There are three things I would like to add:
- filtering out repeatedly visited pages: The extension filters out correctly the duplicates, however it does not change the position of the element. I would be great if the currently visited page is always at the end of the trail. The duplicate should be removed from the previous position instead of preventing it from being displayed a second time at the end of the trail. Thus the trail would become more intuitive.
- setting preferences for bread crumbs by the user: Sometimes there are wikis with a highly adapted skin which means that a different setting by a user may break the standard look and feel of the skin. In these cases an administrator would like to disable the ability to allow users to change the standard settings. I would therefore be great if there would be a parameter which controls the user's ability to set preferences, e.g. something like
$wgBreadCrumbsAllowUPOs = true;
- storing history in the database: In your features file you mentioned this as a thing to do in the future. I guess this is an excellent idea, since I think that this will overcome this extension's need to invalidate page caches all the time to work properly. The ability to restore the trails as the user logs in, appeals to me too.

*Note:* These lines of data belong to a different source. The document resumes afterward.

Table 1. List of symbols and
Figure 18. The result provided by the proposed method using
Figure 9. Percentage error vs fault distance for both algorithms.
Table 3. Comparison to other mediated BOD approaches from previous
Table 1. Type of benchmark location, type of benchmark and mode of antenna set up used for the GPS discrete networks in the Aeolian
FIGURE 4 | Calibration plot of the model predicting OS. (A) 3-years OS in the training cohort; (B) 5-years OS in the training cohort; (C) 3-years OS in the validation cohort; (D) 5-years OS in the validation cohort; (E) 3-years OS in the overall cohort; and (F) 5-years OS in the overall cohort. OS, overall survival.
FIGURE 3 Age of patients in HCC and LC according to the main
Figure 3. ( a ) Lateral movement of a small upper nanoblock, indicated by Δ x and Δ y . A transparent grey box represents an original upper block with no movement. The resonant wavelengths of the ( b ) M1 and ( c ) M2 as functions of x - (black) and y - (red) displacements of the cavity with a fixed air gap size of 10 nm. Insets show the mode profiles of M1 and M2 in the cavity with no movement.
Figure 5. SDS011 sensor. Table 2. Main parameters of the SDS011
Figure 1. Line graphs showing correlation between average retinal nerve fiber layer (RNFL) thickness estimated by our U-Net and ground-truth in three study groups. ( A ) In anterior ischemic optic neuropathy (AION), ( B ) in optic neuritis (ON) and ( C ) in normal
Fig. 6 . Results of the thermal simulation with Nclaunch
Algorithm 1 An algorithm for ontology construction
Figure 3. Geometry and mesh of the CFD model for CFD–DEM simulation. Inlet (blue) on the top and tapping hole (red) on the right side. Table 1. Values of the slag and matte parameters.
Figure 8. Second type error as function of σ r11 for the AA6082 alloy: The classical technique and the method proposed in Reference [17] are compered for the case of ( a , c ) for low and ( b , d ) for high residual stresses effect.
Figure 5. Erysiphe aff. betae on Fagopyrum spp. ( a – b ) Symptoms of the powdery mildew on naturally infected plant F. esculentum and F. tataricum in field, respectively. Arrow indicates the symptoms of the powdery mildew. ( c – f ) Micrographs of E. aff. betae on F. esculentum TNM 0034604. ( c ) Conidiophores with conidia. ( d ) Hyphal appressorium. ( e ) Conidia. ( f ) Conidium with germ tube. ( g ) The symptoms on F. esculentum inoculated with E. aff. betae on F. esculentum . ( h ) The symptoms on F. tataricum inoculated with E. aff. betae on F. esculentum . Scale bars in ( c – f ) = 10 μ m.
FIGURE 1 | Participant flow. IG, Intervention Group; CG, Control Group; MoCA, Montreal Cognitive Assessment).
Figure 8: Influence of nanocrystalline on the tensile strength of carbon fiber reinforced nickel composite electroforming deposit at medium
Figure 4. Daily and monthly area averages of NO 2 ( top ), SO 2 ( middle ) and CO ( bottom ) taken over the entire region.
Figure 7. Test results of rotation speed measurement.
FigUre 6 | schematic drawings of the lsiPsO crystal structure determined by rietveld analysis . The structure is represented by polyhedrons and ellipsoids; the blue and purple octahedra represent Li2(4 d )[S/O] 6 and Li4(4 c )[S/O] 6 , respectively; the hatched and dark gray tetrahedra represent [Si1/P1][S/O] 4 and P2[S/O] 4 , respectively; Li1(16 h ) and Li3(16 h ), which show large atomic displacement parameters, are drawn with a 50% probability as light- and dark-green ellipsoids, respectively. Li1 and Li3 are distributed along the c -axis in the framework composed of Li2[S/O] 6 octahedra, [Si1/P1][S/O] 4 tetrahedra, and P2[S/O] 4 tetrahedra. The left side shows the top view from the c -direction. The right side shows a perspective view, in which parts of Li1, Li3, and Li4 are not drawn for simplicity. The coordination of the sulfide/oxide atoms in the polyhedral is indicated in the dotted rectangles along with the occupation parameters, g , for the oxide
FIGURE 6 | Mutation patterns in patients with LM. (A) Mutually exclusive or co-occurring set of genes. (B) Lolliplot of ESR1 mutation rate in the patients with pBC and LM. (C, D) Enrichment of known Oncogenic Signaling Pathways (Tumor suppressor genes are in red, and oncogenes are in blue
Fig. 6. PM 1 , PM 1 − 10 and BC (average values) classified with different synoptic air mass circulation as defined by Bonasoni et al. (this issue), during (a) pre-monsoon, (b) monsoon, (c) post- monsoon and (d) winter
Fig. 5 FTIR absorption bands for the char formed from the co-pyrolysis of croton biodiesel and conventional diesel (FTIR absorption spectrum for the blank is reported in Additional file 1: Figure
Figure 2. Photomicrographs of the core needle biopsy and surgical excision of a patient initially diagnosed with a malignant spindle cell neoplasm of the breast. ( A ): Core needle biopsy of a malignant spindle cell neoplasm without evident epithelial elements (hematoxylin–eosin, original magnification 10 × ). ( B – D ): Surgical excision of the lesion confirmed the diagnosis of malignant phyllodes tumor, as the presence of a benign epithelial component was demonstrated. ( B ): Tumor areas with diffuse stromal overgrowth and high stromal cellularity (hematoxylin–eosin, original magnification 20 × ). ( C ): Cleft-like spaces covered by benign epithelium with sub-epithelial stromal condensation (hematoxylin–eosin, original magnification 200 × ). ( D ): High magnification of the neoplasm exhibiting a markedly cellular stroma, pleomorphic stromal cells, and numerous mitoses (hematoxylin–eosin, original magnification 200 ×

It would be very cool to see these changes become reality and making it an even better piece of work as it is already. :) However, I have no idea regarding the effort this would take. So ... Hmm, I added these wishes in the opposite order of their importance. Never mind. O_o
So far I have encountered one major regression in comparison to version v0.1. Previously it was possible to manipulate the trail via CSS using #BreadCrumbsTrail
. This possibility was abandoned and instead a standard class is used. I believe that it is always the best solution to provide a separate class for CSS manipulation. This is closely related to point 2 (see above).
I realised that you took the I18n file from the JSBreadcrumbs extension to relieve the translators from doing heaps of double work. I guess this change will be rejected, since this also means that existing translations for the v0.1 version of this extension was abandoned. I advise to revert back to the old file and just add the new messages to the English language section. The I18n process via translatewiki.net and the handling over there is very good (including translation suggestions based on already existing translations) and you will see that the translations for all major languages will roll in pretty soon.
Cheers and thank you for your effort you put into coding for this extensions. I very much appreciate this.